▸ **WHAT TO DO**:
Every line from the one that includes "Terms of Use" to the end of the entries should be written out exactly, with the first and last included.

***** INFORMATION SUPPLIED

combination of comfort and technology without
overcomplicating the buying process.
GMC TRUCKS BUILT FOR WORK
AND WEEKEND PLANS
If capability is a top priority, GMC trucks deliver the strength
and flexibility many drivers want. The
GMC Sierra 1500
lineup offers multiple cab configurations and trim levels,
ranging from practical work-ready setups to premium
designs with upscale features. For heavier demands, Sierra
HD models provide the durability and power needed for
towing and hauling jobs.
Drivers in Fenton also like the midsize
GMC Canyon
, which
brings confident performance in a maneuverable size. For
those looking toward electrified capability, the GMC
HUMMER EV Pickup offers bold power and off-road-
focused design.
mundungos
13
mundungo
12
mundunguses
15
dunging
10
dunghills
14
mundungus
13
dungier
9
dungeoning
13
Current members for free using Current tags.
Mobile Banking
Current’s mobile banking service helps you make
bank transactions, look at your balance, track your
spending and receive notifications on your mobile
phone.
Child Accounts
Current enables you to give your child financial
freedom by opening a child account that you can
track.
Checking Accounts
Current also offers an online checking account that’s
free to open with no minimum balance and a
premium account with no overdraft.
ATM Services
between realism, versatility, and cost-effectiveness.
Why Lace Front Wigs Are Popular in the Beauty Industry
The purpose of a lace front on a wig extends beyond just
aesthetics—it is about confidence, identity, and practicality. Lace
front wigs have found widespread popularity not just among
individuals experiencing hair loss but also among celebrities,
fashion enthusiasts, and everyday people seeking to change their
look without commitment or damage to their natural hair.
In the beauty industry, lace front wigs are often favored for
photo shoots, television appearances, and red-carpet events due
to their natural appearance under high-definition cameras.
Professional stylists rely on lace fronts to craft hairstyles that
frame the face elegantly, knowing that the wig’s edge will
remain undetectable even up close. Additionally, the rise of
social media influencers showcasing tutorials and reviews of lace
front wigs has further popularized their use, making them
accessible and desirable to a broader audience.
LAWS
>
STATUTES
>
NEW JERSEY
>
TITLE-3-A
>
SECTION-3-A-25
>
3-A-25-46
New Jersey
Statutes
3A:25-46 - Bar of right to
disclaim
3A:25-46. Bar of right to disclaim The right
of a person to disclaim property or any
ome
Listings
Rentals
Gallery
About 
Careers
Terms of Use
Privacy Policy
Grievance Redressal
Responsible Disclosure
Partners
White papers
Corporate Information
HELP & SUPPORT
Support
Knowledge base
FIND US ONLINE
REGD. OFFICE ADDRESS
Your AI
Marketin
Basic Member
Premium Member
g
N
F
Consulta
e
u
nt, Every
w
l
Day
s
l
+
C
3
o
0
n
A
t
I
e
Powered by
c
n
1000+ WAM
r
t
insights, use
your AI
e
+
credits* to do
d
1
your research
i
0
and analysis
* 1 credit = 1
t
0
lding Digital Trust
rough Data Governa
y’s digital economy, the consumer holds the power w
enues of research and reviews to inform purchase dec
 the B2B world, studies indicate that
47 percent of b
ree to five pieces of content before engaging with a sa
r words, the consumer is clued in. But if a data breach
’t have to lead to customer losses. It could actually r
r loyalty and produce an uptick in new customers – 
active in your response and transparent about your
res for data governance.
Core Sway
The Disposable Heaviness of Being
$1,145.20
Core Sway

**********

▸ **EXERCISE RESPONSE**:
Terms of Use
Privacy Policy
Grievance Redressal
Responsible Disclosure
Partners
White papers
Corporate Information
HELP & SUPPORT
Support
Knowledge base
FIND US ONLINE
REGD. OFFICE ADDRESS
Your AI
Marketin
Basic Member
Premium Member
g
N
F
Consulta
e
u
nt, Every
w
l
Day
s
l
+
C
3
o
0
n
A
t
I
e
Powered by
c
n
1000+ WAM
r
t
insights, use
your AI
e
+
credits* to do
d
1
your research
i
0
and analysis
* 1 credit = 1
t
0
lding Digital Trust
rough Data Governa
y’s digital economy, the consumer holds the power w
enues of research and reviews to inform purchase dec
 the B2B world, studies indicate that
47 percent of b
ree to five pieces of content before engaging with a sa
r words, the consumer is clued in. But if a data breach
’t have to lead to customer losses. It could actually r
r loyalty and produce an uptick in new customers – 
active in your response and transparent about your
res for data governance.
Core Sway
The Disposable Heaviness of Being
$1,145.20
Core Sway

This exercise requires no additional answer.